IMF lowers Nigeria’s 2016 growth projections to 2.3%
by Onyinye Nwachukwu, Washington DC
April 13, 2016 | 10:38 am| | | Start Conversation
International Monetary Fund (IMF) on Tuesday lowered Nigeria’s 2016 economic growth projections to 2.3 percent from its earlier January forecast of 3.2 percent amid fears that the negative impact of lower oil prices is now compounded by disruptions to private sector activity through exchange rate restrictions.
Officially kick-starting this year’s annual Spring meetings which it co-hosts with the World Bank, the IMF, in a new World Economic Outlook, said it was raising an alarm but then alerting that global economy was recovering too slowly, too low, fragile, presents risks and not distributive enough.
The new Outlook anticipates a slight acceleration in global growth this year, from 3.1 percent to 3.2 percent, followed by 3.5 percent growth in 2017. The IMF regrettably noted that its projections, however, continue to be progressively less optimistic over time.
The IMF sees growth in sub-Saharan Africa remaining weak this year at 3 percent, about 1⁄2 percentage point lower than in 2015, and 1.3 percentage points lower than forecast in the October 2015 WEO. Growth is projected to pick up to 4.0 percent in 2017, helped by a small rebound in commodity prices and timely policy implementation.
The ongoing slowdown is primarily driven by unfavourable external conditions: resource-intensive countries have suffered from the decline in commodity prices, while the region’s frontier markets are adversely affected by tighter global financing conditions.
Sub-Saharan Africa’s oil-exporting countries are now projected to grow at 2 percent in 2016 (a downward revision of 2.1 percentage points relative to the October 2015 forecast) and 3.4 percent in 2017.
“Within this group, growth in 2016 is expected to ease to 2.5 percent in Angola (down from 3.0 percent in 2015) and 2.3 percent in Nigeria (from 2.7 percent growth last year), as the negative impact of lower oil prices is com- pounded by disruptions to private sector activity through exchange rate restrictions,” the IMF said in its World Economic Outlook report released in Washington.
The effect of the decline in oil prices on the region’s oil-importing countries has, however been smaller than expected, as many of these economies export other non-renewable resources whose prices have also dropped.
In an Opening Statement to release World Economic Outlook, IMF chief economist, Maurice Obstfeld noted that global growth continues, but at an increasingly disappointing pace that leaves the world economy more exposed to negative risks. “Growth has been too slow for too long,” he stated.
The downgraded forecasts reflect a broad-based slowdown across all country groups. That slowdown results from continuing trends that we have highlighted in earlier editions of the World Economic Outlook. As always, there is considerable diversity in performance within groups.

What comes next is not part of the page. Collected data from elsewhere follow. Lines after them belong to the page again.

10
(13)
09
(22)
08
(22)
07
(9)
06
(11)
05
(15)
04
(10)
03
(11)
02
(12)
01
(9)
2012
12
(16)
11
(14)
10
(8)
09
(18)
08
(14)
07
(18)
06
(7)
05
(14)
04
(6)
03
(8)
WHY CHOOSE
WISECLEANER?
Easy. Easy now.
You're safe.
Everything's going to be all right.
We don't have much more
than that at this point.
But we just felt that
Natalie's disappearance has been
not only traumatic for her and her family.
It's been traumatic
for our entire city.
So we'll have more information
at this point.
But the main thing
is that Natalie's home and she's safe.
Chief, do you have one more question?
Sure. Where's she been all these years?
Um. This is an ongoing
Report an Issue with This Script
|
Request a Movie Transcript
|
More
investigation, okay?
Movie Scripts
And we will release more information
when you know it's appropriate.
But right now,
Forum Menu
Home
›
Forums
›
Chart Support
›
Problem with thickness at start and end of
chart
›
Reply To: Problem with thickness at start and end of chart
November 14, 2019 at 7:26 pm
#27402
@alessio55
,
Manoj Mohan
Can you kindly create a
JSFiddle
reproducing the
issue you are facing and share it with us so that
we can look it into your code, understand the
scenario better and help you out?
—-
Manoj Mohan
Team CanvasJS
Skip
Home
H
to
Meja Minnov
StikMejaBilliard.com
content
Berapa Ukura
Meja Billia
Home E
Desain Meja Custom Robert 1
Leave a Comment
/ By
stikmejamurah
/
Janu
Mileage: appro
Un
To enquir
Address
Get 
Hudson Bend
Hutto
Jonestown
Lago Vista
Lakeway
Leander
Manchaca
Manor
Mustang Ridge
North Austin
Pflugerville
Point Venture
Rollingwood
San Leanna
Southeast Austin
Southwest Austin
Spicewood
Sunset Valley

The central scenario that the World Economic Outlook projects, however, now looks less likely compared with possible less favourable outcomes.
To support global growth and to guard against downside risks to that baseline scenario, the IMF proposes a three-pronged policy approach based on monetary, fiscal, and structural policies.
Obstfeld said the Fund is majorly concerned on two prominent fronts- financial risks and risks of noneconomic origin:
He noted that two distinct rounds of global financial turbulence have been noticed since last summer which featured abrupt sell-offs of risky assets, heightened risk aversion, spikes in emerging-market sovereign spreads, and sharp falls in prices of oil and other commodities.
Another is the continuing violent instability in a number of countries, notably Syria, continues to crater their economies, driving millions of refugees to surrounding countries as well as to Europe. Obstfeld called this “a humanitarian disaster.”
And according to the Chief Economist, these risks could more easily undermine a baseline outcome that is more fragile owing to lower growth.
“As this latest World Economic Outlook explains, a range of well-sequenced structural reforms can boost potential output, especially if accompanied by complementary fiscal support.
“But policymakers should not ignore the need to prepare for possible adverse outcomes. They should identify mutually reinforcing fiscal and structural policy packages to deploy collectively in the future in case downside risks materialise,” Obstfeld told journalists attending the Spring meetings.
“In addition, continuing international cooperation to improve both the functioning of the international monetary system and the stability of international finance are vital for global economic resilience.” He observed that that work has progressed considerably since the global financial crisis, but there is more to be done.
“With its downside possibilities, the current diminished outlook calls for an immediate, proactive response.
“To repeat: there is no longer much room for error. But by clearly recognising the risks they jointly face and acting together to prepare for them, national policymakers can bolster confidence, support growth, and guard more effectively against the risk of a derailed recovery,” he advised.